Last year, there was significant development in the futures market when the tenor of the CPO futures contracts was increased from two years to three. “Bursa itself recognised the pressing need for long-term price stability,” she says.

Logistically, it is also easier to ship raw materials. “In those days, we had something called carriage in freight at North Port. Now, they have FOB (free on board), which makes it logistically easier to ship products without any hassle,” says Tong.

FOB contracts relieve the seller of responsibility once the goods have been shipped. After the goods have been loaded (passed the ship’s rail), they are considered delivered into the control of the buyer. When the voyage begins, the buyer assumes all liability and can negotiate a cheaper price for the freight and insurance with a forwarder of his choice.

“All these are Bursa’s initiatives because it recognises that the demand from overseas is coming and it needs to make the export of palm oil more business-friendly. But much more could be done. That is why our Japanese friends (indicating Morita) are here,” says Tong.

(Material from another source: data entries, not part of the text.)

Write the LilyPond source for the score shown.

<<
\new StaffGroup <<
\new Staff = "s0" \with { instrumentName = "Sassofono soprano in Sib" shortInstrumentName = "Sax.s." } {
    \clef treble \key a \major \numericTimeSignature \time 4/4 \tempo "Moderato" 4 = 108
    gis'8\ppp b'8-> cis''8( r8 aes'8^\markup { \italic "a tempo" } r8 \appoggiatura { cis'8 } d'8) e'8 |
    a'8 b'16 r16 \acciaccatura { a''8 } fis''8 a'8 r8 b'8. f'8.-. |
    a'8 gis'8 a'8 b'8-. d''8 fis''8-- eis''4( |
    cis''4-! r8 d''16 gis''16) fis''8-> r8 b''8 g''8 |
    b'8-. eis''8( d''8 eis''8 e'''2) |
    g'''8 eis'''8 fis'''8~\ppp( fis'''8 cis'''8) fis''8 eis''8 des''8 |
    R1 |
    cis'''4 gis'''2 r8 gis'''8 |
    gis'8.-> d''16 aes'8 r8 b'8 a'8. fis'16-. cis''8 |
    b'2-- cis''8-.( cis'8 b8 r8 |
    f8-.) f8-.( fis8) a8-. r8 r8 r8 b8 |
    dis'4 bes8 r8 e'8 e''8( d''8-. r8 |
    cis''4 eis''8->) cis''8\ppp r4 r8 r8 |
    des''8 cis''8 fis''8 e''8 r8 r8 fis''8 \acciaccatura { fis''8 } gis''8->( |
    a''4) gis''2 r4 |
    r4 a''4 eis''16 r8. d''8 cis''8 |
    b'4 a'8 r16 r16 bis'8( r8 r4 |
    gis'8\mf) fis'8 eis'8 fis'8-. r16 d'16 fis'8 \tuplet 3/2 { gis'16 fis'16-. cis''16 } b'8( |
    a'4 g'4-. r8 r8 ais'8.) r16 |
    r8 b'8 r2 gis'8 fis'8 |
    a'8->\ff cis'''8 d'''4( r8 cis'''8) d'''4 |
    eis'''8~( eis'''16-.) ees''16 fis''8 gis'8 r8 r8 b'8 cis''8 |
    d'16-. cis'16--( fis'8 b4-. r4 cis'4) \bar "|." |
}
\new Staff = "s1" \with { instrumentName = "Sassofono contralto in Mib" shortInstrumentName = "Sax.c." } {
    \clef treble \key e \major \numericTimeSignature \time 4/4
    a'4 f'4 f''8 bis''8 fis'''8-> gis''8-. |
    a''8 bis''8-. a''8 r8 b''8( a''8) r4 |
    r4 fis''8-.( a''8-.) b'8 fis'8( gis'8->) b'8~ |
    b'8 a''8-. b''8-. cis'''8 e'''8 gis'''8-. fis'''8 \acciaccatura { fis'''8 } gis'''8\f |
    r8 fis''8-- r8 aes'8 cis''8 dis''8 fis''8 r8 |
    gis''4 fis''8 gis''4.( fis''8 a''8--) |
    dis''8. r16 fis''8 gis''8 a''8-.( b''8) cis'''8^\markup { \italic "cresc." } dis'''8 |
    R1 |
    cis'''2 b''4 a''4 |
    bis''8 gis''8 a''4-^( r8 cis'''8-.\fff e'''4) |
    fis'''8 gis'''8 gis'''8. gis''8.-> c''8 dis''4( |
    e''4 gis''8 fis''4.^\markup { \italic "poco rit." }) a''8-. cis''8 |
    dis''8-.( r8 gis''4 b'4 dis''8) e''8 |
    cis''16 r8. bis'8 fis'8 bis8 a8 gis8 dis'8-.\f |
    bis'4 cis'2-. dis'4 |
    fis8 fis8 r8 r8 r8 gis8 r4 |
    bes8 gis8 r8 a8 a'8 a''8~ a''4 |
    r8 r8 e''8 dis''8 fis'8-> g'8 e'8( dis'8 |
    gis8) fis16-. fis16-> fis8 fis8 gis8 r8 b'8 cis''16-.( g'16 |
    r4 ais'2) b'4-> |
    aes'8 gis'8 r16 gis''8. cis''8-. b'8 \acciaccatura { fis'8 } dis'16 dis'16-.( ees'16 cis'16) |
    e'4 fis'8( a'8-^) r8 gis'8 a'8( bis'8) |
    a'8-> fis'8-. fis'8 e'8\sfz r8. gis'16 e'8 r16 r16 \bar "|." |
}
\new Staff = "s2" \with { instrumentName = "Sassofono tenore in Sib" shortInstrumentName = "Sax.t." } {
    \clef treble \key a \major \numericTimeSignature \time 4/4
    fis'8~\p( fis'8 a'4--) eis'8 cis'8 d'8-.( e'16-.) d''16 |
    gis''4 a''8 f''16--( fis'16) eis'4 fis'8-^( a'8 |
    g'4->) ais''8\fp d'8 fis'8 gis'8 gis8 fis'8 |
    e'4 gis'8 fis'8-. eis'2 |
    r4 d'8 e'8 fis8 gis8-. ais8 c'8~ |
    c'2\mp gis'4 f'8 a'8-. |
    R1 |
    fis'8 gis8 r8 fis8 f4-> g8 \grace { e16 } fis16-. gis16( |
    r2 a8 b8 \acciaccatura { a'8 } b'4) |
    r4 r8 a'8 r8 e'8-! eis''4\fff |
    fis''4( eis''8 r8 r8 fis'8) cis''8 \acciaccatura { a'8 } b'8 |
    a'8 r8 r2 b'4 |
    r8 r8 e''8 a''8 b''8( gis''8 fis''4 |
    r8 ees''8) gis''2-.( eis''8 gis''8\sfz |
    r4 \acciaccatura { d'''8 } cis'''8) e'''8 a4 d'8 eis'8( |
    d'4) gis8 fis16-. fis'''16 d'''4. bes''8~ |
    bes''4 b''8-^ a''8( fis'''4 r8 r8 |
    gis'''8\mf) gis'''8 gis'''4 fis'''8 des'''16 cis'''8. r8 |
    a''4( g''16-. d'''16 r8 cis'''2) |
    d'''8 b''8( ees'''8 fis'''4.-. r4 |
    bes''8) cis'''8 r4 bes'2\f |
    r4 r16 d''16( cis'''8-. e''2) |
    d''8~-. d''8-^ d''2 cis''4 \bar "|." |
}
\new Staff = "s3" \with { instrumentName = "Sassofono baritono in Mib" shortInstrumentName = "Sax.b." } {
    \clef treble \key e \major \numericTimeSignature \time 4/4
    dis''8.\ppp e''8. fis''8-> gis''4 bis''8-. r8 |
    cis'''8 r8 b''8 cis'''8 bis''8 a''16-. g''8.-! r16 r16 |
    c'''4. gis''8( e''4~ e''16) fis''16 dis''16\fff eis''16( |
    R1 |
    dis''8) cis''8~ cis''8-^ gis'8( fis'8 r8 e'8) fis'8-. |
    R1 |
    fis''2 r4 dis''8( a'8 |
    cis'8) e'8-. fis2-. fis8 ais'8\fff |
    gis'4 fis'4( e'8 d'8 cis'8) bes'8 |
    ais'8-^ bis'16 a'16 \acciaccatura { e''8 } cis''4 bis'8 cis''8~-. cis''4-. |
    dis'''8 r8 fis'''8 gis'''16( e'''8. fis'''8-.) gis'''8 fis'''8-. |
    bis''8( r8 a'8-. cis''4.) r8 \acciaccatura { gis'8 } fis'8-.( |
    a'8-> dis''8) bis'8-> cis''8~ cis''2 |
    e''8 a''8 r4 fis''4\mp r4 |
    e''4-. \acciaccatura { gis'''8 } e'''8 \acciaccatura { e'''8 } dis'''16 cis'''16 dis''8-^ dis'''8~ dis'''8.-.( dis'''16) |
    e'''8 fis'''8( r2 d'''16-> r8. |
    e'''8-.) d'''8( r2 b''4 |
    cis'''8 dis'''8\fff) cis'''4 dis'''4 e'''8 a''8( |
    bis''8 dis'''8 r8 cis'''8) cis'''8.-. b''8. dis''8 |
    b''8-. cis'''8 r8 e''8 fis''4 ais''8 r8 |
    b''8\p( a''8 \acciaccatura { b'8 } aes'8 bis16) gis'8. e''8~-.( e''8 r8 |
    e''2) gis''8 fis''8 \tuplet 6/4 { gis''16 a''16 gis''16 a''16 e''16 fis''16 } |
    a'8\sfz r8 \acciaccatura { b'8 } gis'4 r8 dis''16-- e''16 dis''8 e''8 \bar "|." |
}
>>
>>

Yutaka Shoji was started by Masturo Tatara in 1957. “At the time, he was a commissioned broker of the commodities market in Japan,” says Morita.

At the time, the Japanese commodities market was very active. Today, it is a little quieter. But the company has grown into one of the largest commodity futures brokers in Japan and is a member of three exchanges — the Tokyo Commodity Exchange, Osaka Dojima Commodity Exchange and Singapore Exchange. It is also listed on Tokyo’s Jasdaq Securities Exchange.

“We have come to Malaysia because we want to reach out further, because of CPO and because it is a physical delivery product. We are not going for the interbrokers. That is not our game plan. The actual buyers are what we want,” says Morita.